Creo que el horror cósmico sí se puede adaptar, el otro no. Lo acojonante es que es como el humor, tú puedes mostrar un monstruo que a la mitad de la gente le va dar risa y a la otra mitad le va a inspirar horror. No hay una definición de lo que es absolutamente innombrable y enloquecedor. Lovecraft te puede decir «algo oscuro y reptante cruzó la puerta y Carter empezó a gritar y no terminó nunca». Puede terminar un cuento así, la literatura es así. El cine tiene tienes que definir cómo repta, cómo babea y cómo gime. Desde ese momento, pierde la mitad de la potencia.
Hay aspectos de Lovecraft que son imposibles de adaptar, igual que es imposible adaptar a Ray Bradbury. Bradbury te va a decir: «Y en aquel momento me sonrió, y su aliento me supo a la nieve de vainilla del verano de mi infancia». La jodiste, ahí acabó. Porque en el cine va a ser una soplapollez. Como en La feria de las tinieblas: en la adaptación [Something Wicked This Way Comes (1983), de Jack Clayton] se perdía mucho porque el aliento poético de Bradbury está en la prosa.
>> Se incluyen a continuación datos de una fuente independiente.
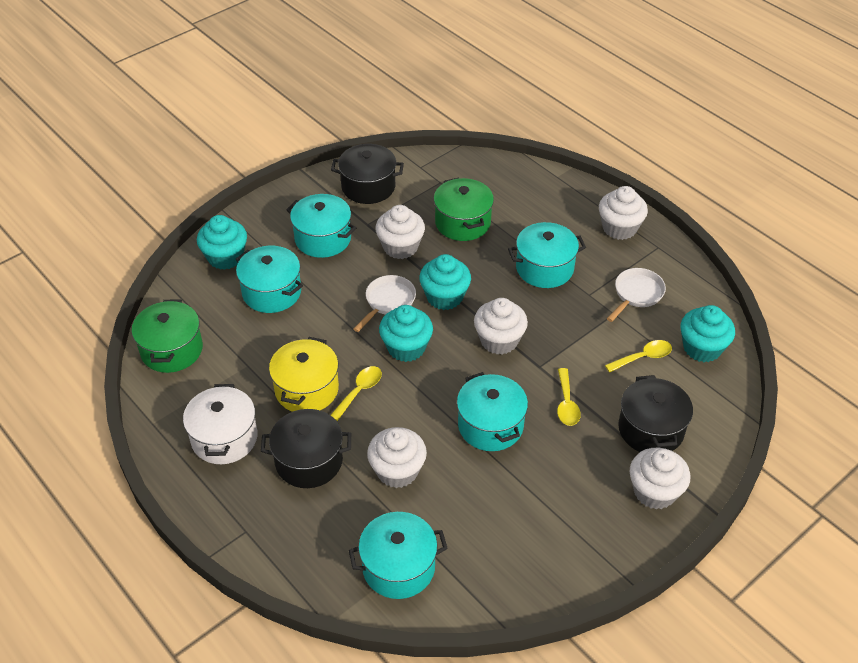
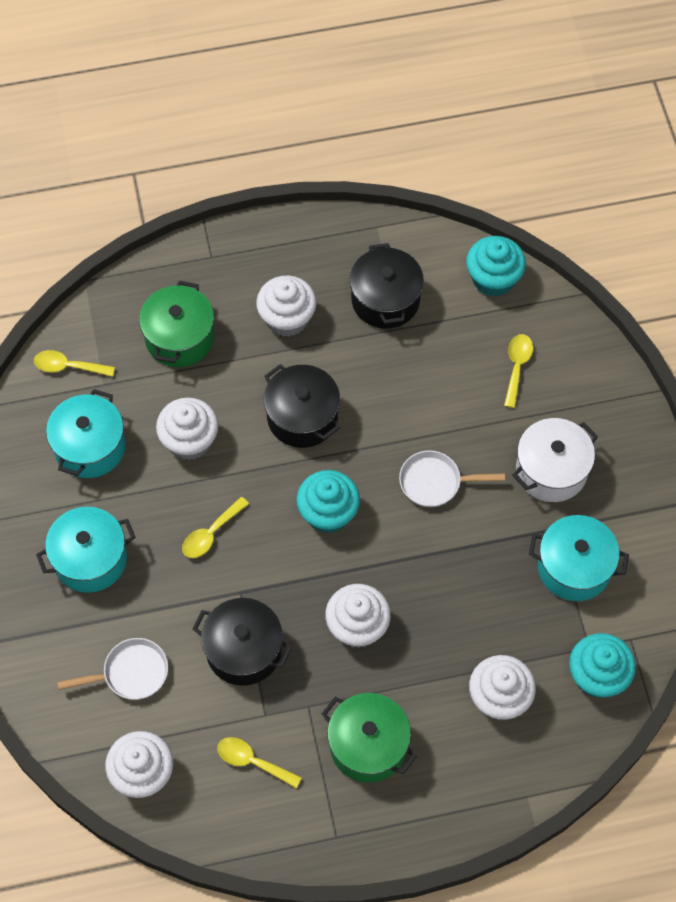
turquoise cupcake: [197,215,247,270] [379,305,433,362] [419,254,471,310] [680,305,735,362] = 4 -> [296,470,360,533] [466,236,526,297] [569,633,636,698] = 3
turquoise pot: [236,246,303,313] [286,194,356,258] [348,512,448,599] [457,372,528,451] [508,222,586,288] = 5 -> [36,507,135,593] [46,389,126,478] [529,515,629,601] = 3
yellow pot: [269,337,339,412] = 1 -> none = 0
yellow spoon: [330,366,382,421] [557,368,581,426] [605,340,672,372] = 3 -> [34,350,115,377] [182,497,249,558] [217,737,302,788] [504,334,533,408] = 4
En ese sentido, El Laberinto conserva parte de esa ambigüedad, estableciendo una sutil relación entre la historia «fantástica» y la real.
No hay más que coger el guión e intentar separarlas. Es imposible. Eso es lo que creo que es una virtud de la película, que, a final de cuentas, la manera en que se entrelazan es inexorable. No hay manera de separarlas. Ni la llegada de la mujer al molino, ni el nacimiento del hijo, ni el robo del hijo… todo está trazado así.
Hay un escritor que me gusta a mí mucho y normalmente no se asocia con lo político que es Lord Dunsany. Es un tío que realmente tiene este elemento feérico y la oscuridad de lo primitivo perfectamente trazados en sus cuentos. Sin embargo, tiene otros cuentos que sí son, en su manera más incipiente, profundamente políticos.
Tiene uno maravilloso que se creo que se llama La espada y el ídolo [The Sword and the Idol, 1910], que es el origen del Estado y la Iglesia: cómo un tío forja la primera arma y como otro tío forja el primer dios, y cómo se contraponen. La fuerza bruta y la organización de la Iglesia.
Para mí, en la película, el universo feérico que está en la fantasía refleja cabalmente los elementos que están en el mundo real. Hay elementos que te recordarían de manera muy ambigua y sombría a la Iglesia en el Hombre Pálido. Hay elementos de la voracidad de una oligarquía en el sapo. En los dos universos hay una llave. En los dos universos hay una puerta. En los dos universos hay un comedor con una chimenea al fondo, con un tío absolutamente siniestro sentado a la cabeza. En los dos universos existe un padre perdido, etc… La película tiene una enorme capacidad para rimar los dos universos. Está trazada de manera muy minuciosa. Puedo yo decirte también que el observador casual no lo va a entender, pero está ahí.
Al espectador de hoy en día se lo tienen que explicar todo de manera explícita y bien mascada, como esas películas en las que se introducen flashbacks reiterativos para que todos entiendan lo que está ocurriendo en un momento dado.
No sólo conozco este tipo de películas, sino que las he hecho. Porque una vez que pasas por el sistema de evaluación del público en América te dicen: «¡A mí no me ha quedado claro!». Es que, coño, además lo peligroso del género fantástico es que se sustenta con la ambigüedad, es su nutriente. Cuando defines, matas.
Por ejemplo, ¿por qué le tienes que meter tres piedras al sapo para que se vomite y salga la llave? Pues porque así es. ¿Por qué cojones no? ¡Ésas son las reglas y ya, se acabó! Eso en una película norteamericana, créeme que no estaría.
Por eso los remakes americanos de películas de terror asiáticas siempre son inferiores.
La diferencia entre The Ring japonesa y The Ring americana es justamente esa. Y mira que me gusta la versión americana, pero la ambigüedad siempre conduce al más grande terror.